Premier Francois Legault: Businesses re-open Feb. 8 but keep curfew in place

(NEWSFIRST) Last Tuesday, all Quebec was impatient to hear Premier Legault the next step of measures.
Already media outlets were hinting that stores will reopen Monday February 8th.
As expected at 5PM Premier Legault accompanied by Quebec Public Health Director Horacio Arruda and Health Minister Christian Dubé announced that businesses, hair salons even museums and will be allowed to open on Feb. 8, but the curfew will remain in place across the province.
The curfew will stay in effect, banning non-essential travel between 8 p.m. and 5 a.m., in 11 regions, including the Greater Region of Montreal.
The reopening of the province will be done gradually. CEGEP and university students will be allowed to slowly return to class, depending on the situation in each institution.
Also malls will be allowed to reopen across the province as well, but gathering in them will not be tolerated.
“We are going in the right direction, but we still have a lot of efforts to make in order to help our nursing staff and health-care staff. They have been on the front line for 11 months”, he said.
On the other hand, the ban on visiting others in their homes remains in effect as does the “work-from-home” order for those who are able.
Gyms will remain closed in the 11 red zones, as well as movie theatres.
“There is more heavy breathing in gyms, creating more of a risk of transmission”, explained Quebec Public Health Director Horacio Arruda.
Protecting the hospitals
Due to the Covid-19 situation at least 34 per cent of surgeries and other treatments are being delayed.
“The most effective measure we have right now is the curfew,” said Legault, attributing the drop in hospitalizations to the measure.
Legault said, even though hospital cases are declining, he is still worried about the situation there and he does not want to put more pressure on medical staff as they are already trying to catch up with delayed surgeries and treatments.
Once more vaccines are delivered to Quebec’s seniors, the risk of hospitalization goes down for those under a certain age, Arruda explained.
Lifting the curfew and its risks
Based on government officials, -nearly a month after the 8 p.m. curfew was imposed and more than six weeks after non-essential stores were ordered closed- the decline of cases and hospitalizations has proven the effectiveness of the curfew. “In fact, hospitalizations decreased by 14% in the last 7 days” said Public Health Minister Christian Dubé.
A recent study by Quebec’s public health institute, the INSPQ, found that the curfew had succeeded in reducing the number of home visits by half, though experts say there are other factors at play.
Legault did not indicate when the curfew will be lifted. He hinted though that, a reassessment will be done of the new measures and a news conference will be held on February 22 on the subject.
There are not going to be any roadblocks or fines given, but Legault said he is strongly encouraging people to stay in their own region rather than heading out to other areas.
If people do go out to cottages, they need to stay within their immediate family bubble rather than gathering with other family members or families, he said.
Many epidemiologists believe that the closure of retailers kept more people at home, away from potential contacts but with the reopening of retailers and malls the situation may change to worse if the rate of transmission once again increases.
More money for businesses
Early Wednesday morning, February 3rd, Quebec Economy Minister Pierre Fitzgibbon, announced that all businesses that closed due to the pandemic they will be able to obtain a reimbursement of their fix expenses during the reopening period.

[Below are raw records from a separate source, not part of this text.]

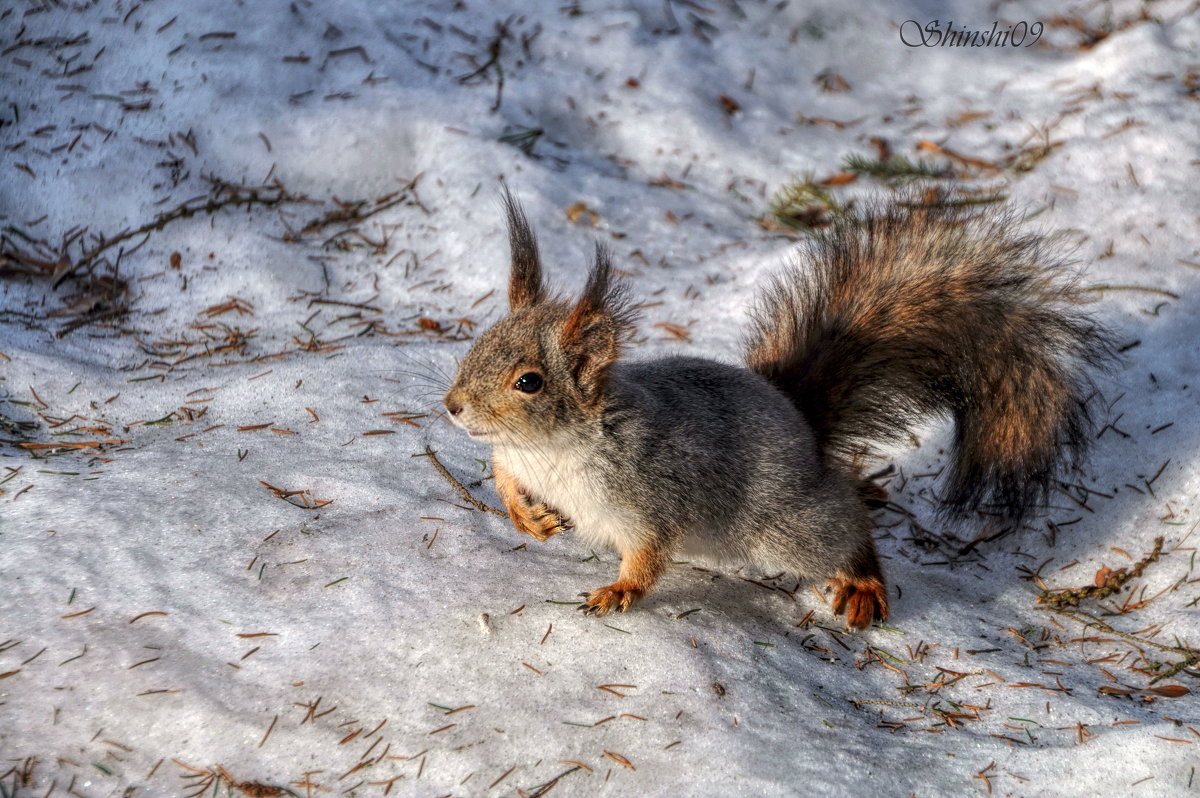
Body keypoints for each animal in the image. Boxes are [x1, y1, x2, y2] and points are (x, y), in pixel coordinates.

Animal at [441, 192, 1113, 628]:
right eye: (477, 341)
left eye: (528, 381)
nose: (452, 407)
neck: (553, 449)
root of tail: (804, 424)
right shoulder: (514, 460)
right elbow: (503, 478)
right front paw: (528, 518)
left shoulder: (654, 491)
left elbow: (649, 555)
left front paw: (620, 591)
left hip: (783, 526)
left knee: (847, 524)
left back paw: (863, 582)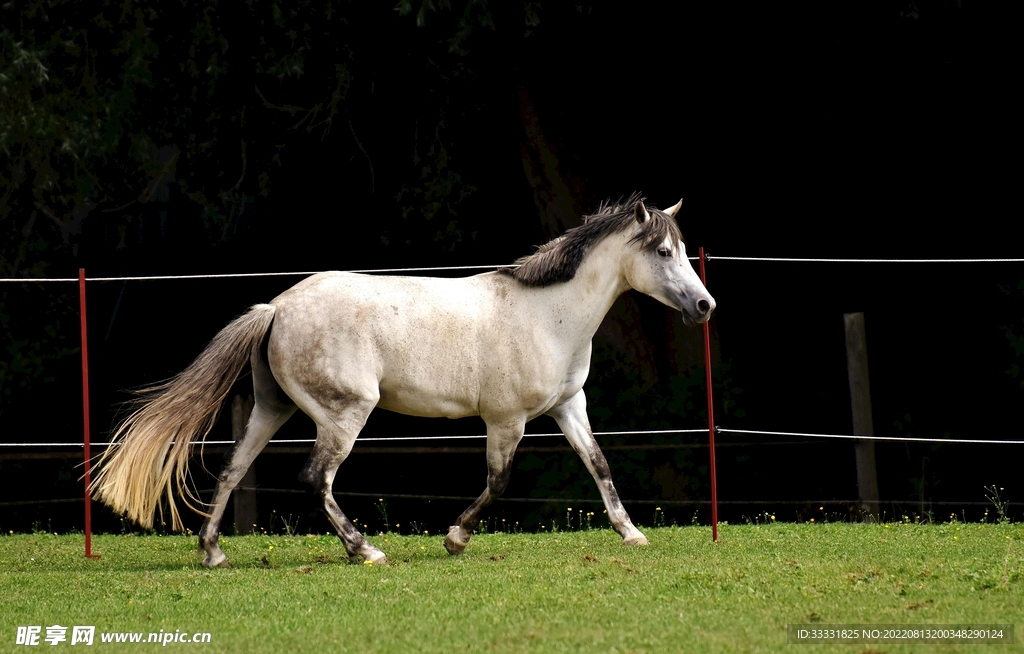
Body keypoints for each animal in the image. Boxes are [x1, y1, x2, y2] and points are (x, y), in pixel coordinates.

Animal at [91, 194, 716, 567]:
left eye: (684, 249)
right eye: (664, 251)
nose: (705, 306)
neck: (548, 315)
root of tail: (277, 308)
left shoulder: (569, 406)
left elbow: (599, 464)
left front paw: (632, 534)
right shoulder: (506, 420)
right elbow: (499, 483)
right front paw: (455, 539)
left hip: (273, 409)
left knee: (231, 469)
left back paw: (213, 553)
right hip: (344, 414)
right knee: (315, 478)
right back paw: (365, 550)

For businesses closed for 90 days or less, a maximum additional amount payable is $15 000 per establishment. The additional support must cover the fixed expenses disbursed in the month following the reopening of the businesses targeted.
For businesses closed for a period of more than 90 days, the maximum additional amount payable corresponds to $30 000 per establishment, i.e., $15 000 per month. The additional support must cover the fixed expenses disbursed in the two months following the reopening of the businesses targeted.
Since the closure order has been extended until February 7, the AERAM section may apply to the months of October, November, and December 2020 and to the months of January and February 2021. As the enterprise was closed for more than 90 days, the enhancement for the resumption of its activities will apply for the months of March and April.